**Task directions**
From the text below on the 1890s Armenian revolutionary committees, list every person reported as having been killed, with each name spelled as the text gives it.

Methods of the Armenian rebels illustrated as far back as 1895 in a letter from the British consul Cumberbatch in Erzurum: FO 195/1863, Cumberbatch to Currie (The British Ambassador to the Ottoman Empire), Erzurum, 11 October 1895
I have the honor to report that the emissaries of the revolutionary or ‘Hunchakist’ party are credited with the murder on the 5th instant of two Armenians of some position in this town, named Artin Effendi Serkissian, a lawyer, and Simon Agha Bosoyan, a merchant. They were stabbed in a most daring manner in a crowded thoroughfare and both died instantly afterwards. One man, a Russian Armenian of this place, has been arrested on suspicion.
It is generally thought that Artin Effendi was killed because he was suspected of having acted as an ‘informer’ and because he had quite recently refused to join the secret committee being formed here. It was not intended to injure Simon Agha but he must have got mortally wounded in defending his friend.
At Erzinghan, some ten days ago, another Armenian called Garabet Der Garabet was also murdered. He was considered a spy of Zekki Pasha and the same agency is credited with his death. In addition to forbidding any Armenian to retain any post of Administrative employ, these even try to extort money from the richer Armenians, one man having, three days ago, been summoned to hand over three hundred pounds to their funds.
Even an Armenian youth of twenty, the only Christian student at the ‘Idadieh’ College here has, this week, had an anonymous letter put into his hand when he was standing alone at the door of the establishment, threatening him with death from the same hands which had recently killed Artin Effendi if he did not leave the school at once.
These cases will suffice to show the audacity and determination of the dangerous faction the authorities have now to deal with.”
The British reported on such instances: In one, Ottoman forces found 34 Mauser rifles and 1,000 cartridges in “the village of Sitaouk, about ten miles distant from Erzeroum.” It was alleged the weapons were needed for defense, but all the rifles had “recently been smuggled from the Russian frontier, and they are all without stocks, apparently for convenience of transport and concealment.” They were being hidden in one Armenian house. The villagers, according to the British consul, had always been individually armed. This appears to have been a cache of arms, waiting for later use, not self – defense. FO 195/1985 – British Consul to Erzurum, Sir Robert W Graves dispatch to the British Ambassador to Ottoman Empire Sir Phillip H. Currie, 12 April 1897
Armenian sources informing foreign press on what’s to come. Also admitting, prior terrorist acts have been committed by the Armenian Committee, and they say “they are determined to resort to every possible means…” Similar press releases circulated 1 year earlier in 1896.
The Wichita Daily Eagle / August 22, 1897
READY FOR REVOLUTION
Constantinople, Aug. 21 – The foreign ambassadors here have received a circular letter from the Armenian Dashnak-Seitum committee almost identical with that sent them in 1896, declaring thats the Armenians are tired of waiting & resolved to take action for the redress of their grievances.

**Provided data**
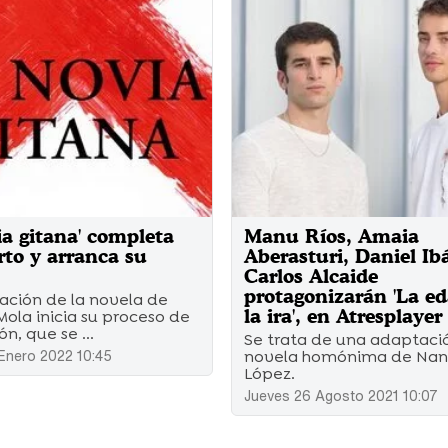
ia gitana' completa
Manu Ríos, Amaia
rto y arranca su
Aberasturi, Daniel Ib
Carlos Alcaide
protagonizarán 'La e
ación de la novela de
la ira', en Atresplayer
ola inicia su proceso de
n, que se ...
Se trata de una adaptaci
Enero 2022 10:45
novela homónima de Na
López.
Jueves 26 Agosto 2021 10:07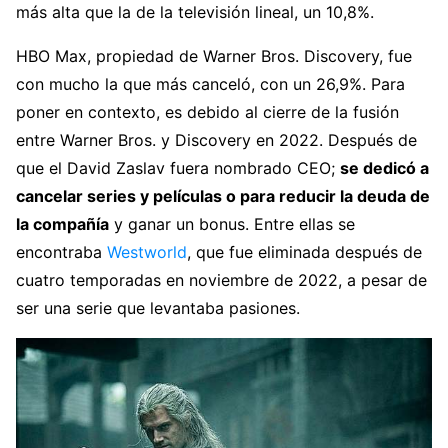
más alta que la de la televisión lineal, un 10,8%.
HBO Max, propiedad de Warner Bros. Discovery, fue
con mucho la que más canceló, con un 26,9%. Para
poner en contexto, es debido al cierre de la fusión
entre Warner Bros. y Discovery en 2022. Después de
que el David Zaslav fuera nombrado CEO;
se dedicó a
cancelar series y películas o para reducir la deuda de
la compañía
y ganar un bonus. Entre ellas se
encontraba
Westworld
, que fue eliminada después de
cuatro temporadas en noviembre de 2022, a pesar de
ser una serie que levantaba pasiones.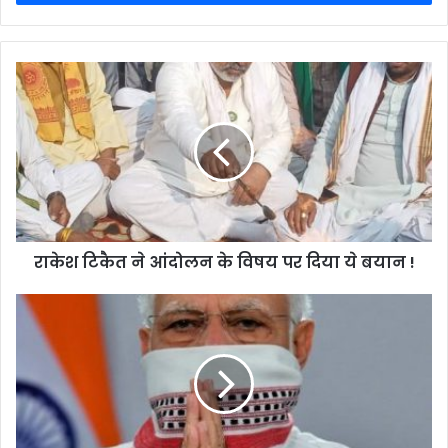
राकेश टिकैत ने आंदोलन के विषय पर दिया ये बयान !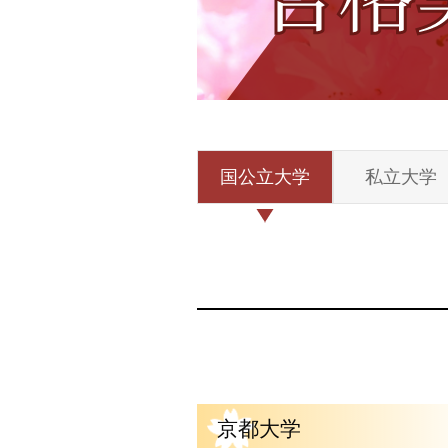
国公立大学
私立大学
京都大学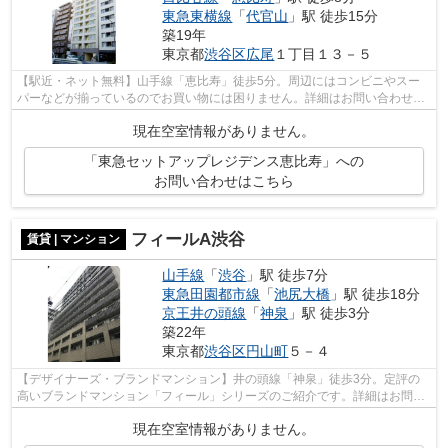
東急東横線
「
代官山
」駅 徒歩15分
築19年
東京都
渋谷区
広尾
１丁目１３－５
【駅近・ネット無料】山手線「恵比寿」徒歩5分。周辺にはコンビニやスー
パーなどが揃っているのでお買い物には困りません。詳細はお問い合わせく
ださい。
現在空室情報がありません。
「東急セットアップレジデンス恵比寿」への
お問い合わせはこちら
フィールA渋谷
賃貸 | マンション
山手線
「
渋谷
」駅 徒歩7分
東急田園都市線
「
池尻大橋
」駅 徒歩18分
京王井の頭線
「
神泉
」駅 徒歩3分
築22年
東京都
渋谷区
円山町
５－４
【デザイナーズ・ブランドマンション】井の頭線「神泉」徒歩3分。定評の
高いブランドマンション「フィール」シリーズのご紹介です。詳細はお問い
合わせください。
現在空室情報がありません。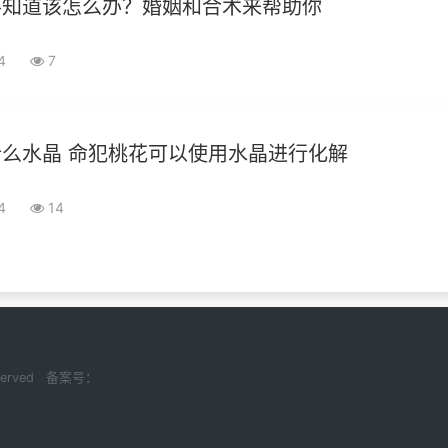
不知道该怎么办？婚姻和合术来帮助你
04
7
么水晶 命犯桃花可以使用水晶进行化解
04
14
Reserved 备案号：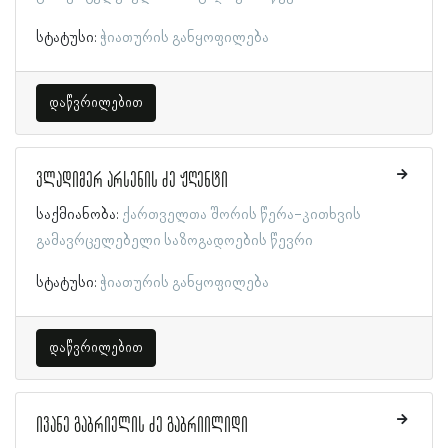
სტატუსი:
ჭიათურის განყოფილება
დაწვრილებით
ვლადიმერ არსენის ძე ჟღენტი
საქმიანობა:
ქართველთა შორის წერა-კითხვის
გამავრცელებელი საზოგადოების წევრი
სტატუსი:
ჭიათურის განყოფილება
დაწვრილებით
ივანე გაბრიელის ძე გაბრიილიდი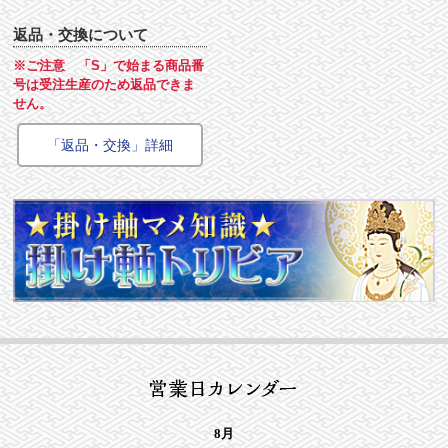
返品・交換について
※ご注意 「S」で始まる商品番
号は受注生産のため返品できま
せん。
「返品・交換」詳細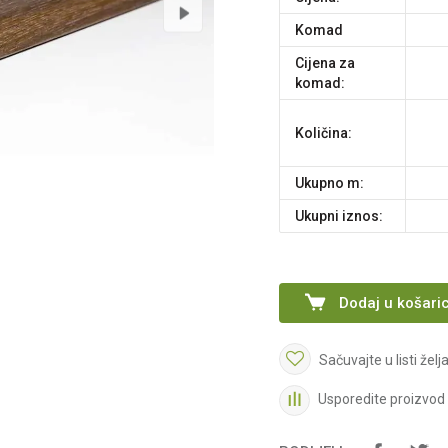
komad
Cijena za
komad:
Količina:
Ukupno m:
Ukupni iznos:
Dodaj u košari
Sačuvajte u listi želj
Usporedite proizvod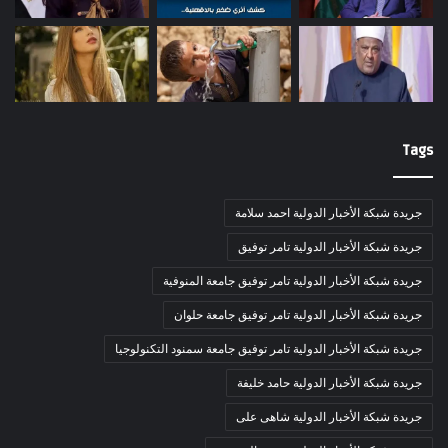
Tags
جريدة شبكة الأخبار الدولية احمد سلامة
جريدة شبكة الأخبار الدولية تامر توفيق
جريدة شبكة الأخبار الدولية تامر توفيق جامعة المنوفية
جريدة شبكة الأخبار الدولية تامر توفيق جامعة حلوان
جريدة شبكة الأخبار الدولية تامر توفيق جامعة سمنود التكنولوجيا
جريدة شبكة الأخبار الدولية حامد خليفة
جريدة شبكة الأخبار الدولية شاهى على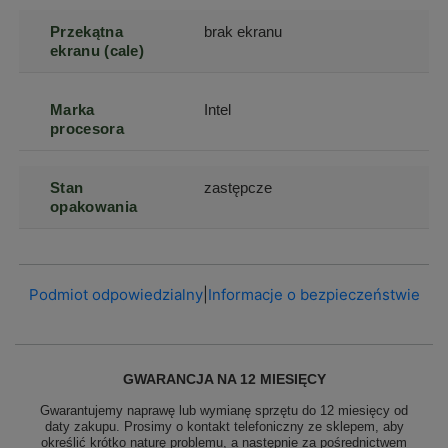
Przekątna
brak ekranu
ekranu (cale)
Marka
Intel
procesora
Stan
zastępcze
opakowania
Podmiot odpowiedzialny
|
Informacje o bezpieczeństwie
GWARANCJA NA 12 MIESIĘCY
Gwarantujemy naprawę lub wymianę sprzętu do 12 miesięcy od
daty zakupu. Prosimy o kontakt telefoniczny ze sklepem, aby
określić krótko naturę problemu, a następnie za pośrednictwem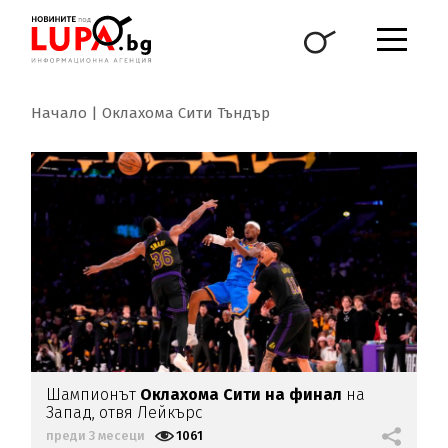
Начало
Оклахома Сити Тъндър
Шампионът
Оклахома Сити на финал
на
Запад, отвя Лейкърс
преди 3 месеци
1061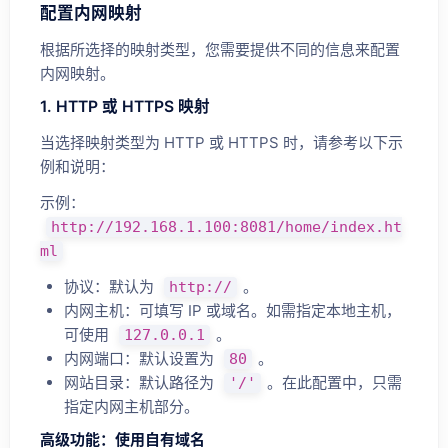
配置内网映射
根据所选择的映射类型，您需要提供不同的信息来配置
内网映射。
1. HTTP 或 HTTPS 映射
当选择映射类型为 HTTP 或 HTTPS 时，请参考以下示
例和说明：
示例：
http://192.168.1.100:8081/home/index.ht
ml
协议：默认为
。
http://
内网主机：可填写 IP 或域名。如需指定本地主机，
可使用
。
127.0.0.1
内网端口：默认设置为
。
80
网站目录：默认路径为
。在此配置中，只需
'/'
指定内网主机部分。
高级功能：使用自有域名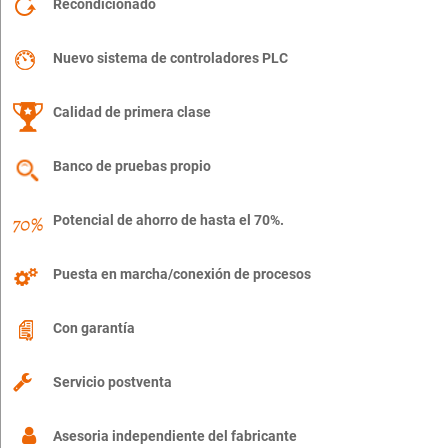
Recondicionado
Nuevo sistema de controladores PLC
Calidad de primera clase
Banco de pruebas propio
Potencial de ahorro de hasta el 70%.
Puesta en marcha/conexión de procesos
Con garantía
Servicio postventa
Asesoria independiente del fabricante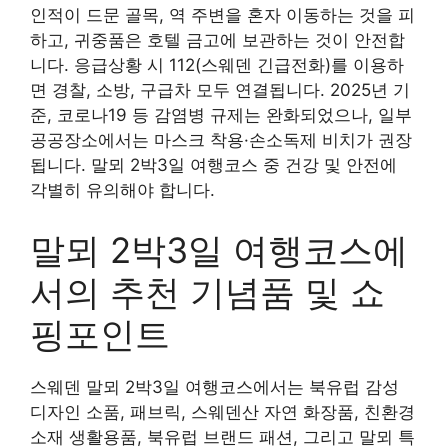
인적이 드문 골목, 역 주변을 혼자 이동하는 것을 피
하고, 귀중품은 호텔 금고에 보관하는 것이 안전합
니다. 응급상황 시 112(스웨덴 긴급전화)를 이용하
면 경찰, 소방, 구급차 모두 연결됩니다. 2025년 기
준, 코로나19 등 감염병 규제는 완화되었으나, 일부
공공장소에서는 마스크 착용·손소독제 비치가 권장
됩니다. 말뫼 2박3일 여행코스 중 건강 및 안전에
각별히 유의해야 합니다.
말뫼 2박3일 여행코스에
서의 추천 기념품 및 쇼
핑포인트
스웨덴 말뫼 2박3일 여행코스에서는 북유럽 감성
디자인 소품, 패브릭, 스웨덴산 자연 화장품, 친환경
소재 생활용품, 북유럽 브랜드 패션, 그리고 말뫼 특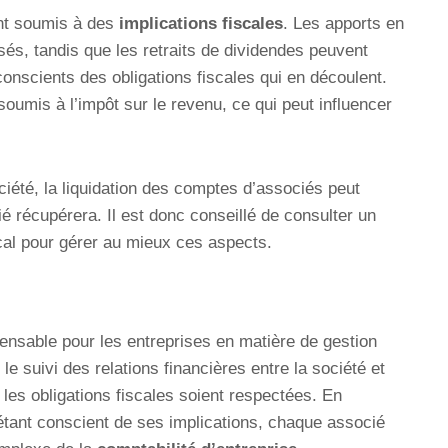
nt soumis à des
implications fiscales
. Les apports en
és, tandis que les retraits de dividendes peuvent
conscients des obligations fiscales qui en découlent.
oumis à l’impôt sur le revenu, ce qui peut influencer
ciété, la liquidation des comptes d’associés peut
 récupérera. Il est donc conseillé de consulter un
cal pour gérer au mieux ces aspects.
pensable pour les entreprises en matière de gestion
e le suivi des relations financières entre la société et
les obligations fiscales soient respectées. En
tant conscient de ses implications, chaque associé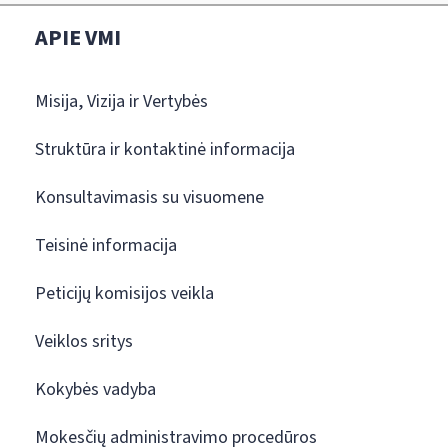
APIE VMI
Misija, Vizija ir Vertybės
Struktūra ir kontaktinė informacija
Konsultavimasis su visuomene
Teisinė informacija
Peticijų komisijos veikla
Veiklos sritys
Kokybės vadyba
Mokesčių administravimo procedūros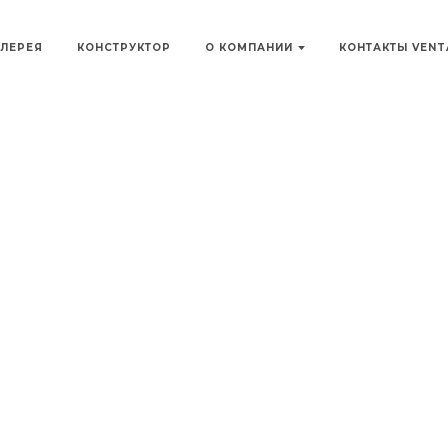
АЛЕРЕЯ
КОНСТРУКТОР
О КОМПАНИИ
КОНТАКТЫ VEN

**Task response**
Artin Effendi Serkissian
Simon Agha Bosoyan
Garabet Der Garabet